Personally I consider myself a growth investor, but I care about value metrics to invest with a margin of safety and avoid hype-traps. Here are some practical tools to assist when valuing companies before considering an investment.

First, some definitions:

Market Cap = # of shares * price of a share. The total value of a company.

Enterprise Value (EV) = market cap - cash on hand + debts. If you were to buy out the whole company this is what it would cost you. (May be more useful than market cap because it isn't distorted by debt levels.)

Value investing to me means thinking of a stock as ownership in an ongoing business (rather than just a ticker that moves up and down in price), valuing that business in terms of its future cash flows, and investing at a price where you have a margin of safety in case your estimated value of the business was inaccurate.

Valuation Metrics:

Some of these are easily displayed on various financial sites; others may require you to look into a company's balance sheet and build a spreadsheet yourself to calculate them. I'm writing this up to provide some of the intuition behind the numbers.

*RECORD EXCERPTS*:
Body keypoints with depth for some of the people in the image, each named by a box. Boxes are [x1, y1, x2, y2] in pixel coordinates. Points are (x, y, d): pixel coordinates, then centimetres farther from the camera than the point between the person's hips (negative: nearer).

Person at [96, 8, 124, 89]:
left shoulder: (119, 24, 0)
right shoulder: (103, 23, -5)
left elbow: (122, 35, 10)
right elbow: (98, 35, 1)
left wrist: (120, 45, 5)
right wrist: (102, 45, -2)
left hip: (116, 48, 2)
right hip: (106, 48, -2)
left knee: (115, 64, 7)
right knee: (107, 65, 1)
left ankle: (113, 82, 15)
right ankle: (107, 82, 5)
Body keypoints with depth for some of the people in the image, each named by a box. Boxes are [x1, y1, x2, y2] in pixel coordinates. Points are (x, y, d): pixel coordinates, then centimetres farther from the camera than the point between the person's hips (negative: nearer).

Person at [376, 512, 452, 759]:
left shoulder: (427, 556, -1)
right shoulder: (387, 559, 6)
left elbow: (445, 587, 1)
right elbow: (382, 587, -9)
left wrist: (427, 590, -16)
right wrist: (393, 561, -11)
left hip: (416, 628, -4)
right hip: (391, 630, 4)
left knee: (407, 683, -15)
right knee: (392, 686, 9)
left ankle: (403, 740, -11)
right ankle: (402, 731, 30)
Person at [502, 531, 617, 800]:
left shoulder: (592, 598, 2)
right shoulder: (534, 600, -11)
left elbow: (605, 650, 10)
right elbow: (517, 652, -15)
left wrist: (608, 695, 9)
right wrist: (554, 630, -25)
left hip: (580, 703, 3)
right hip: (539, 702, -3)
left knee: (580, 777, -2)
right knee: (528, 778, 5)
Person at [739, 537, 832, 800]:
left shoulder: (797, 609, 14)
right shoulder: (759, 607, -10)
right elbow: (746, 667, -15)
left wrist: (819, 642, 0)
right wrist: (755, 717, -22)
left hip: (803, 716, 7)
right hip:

*AIM OF THE TASK*: What are all the quantities that appear on the right-hand side of the two formulas in the passage on valuing companies? Answer from the passage on valuing companies alone.

*WRITTEN RESPONSE*:
- # of shares
- price of a share
- market cap
- cash on hand
- debts